Tasks for this exercise:
a: Summarize the bowhunting thread below in two sentences.
b: List every distinct username that appears as a poster in the bowhunting thread below.
c: In the bowhunting thread below, translate the sentence "he then turned around and headed back the way he came." into French.

Extracted text:
'''

# do dissappointing.....



## ohiobassman (May 18, 2005)

i rattled a big 8 point away from two does last night. they were in an alalfa field and he circled down wind of me and crossed a fence about 50 yards away. he came behind my stand looking for the fight, no shot. he then turned around and headed back the way he came. i stopped him at the fence, 50 yard downhill shot. i shot and heard a loud smack. must have caught the shoulder. i followed decent blood for about 80 yards then it started to downpour and all blood was lost. my dad went out today and looked for two hours for him with no luck. i am so dissappointed. this would have been my biggest buck with a bow, he was between 135 and 140 if not bigger. it was such an awesome hunt that i hated it to end this way.


----------



## leadcorebean (Jul 17, 2006)

not to be mean but what do u expect at 50 yards.sorry but 40 yards is even pushing it for me. its not that u cant hit something that far but making the shot count and get in there to do some damage is the point. hope u dont take anything the wrong way just my 2 cents


----------



## H2O Mellon (Apr 5, 2004)

I have to agree @ 50 yards, theres just too much chance to loose a buck of a lifetime.


----------



## ohiobassman (May 18, 2005)

'''

Supplied material:

'''

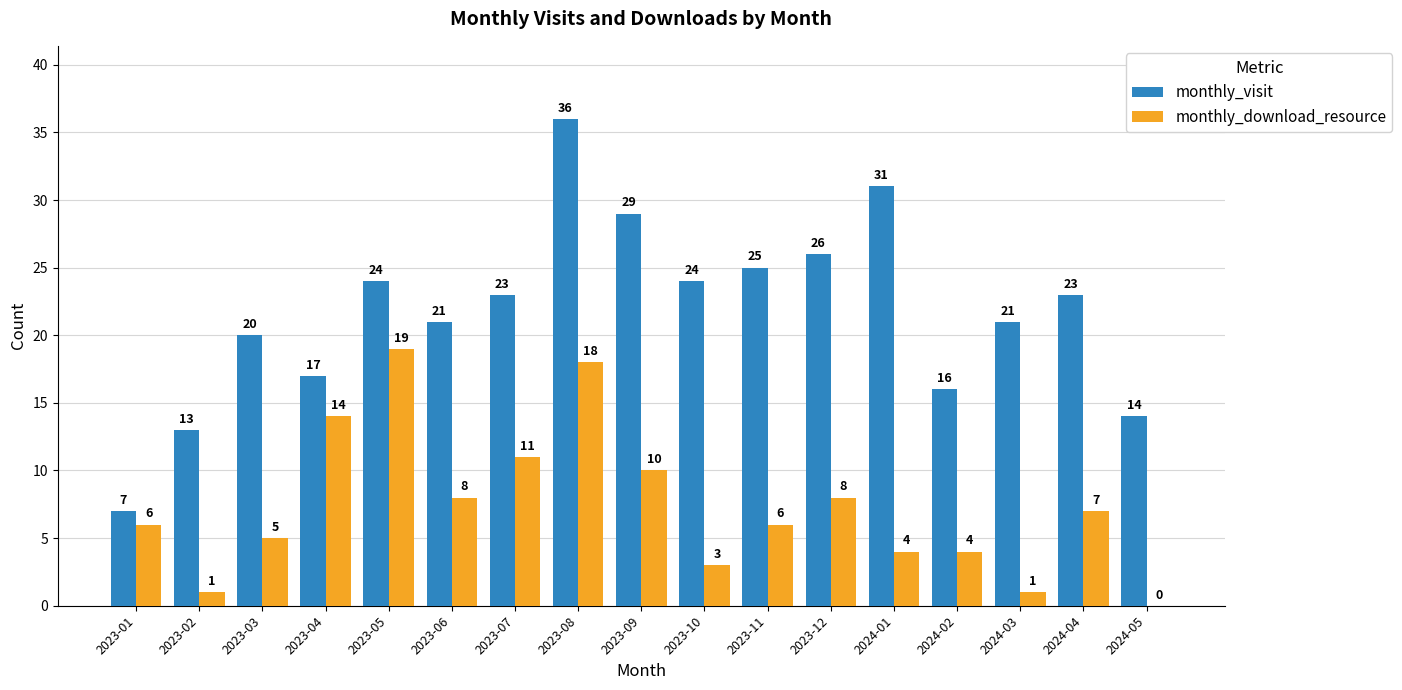

The monthly_download_resource series shows 14 at 2023-04. True or false?

True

'''

Numbered responses:
a: A bowhunter rattled in a large eight-point buck and hit it with a 50-yard downhill shot, then followed a blood trail for about 80 yards until a downpour washed the blood away; the hunter's father searched for two hours the next day without finding the buck. Two other posters say that 50 yards is too far for the shot, and one adds that even 40 yards is pushing it.

b:
ohiobassman
leadcorebean
H2O Mellon

c: Il a ensuite fait demi-tour et est reparti par où il était venu.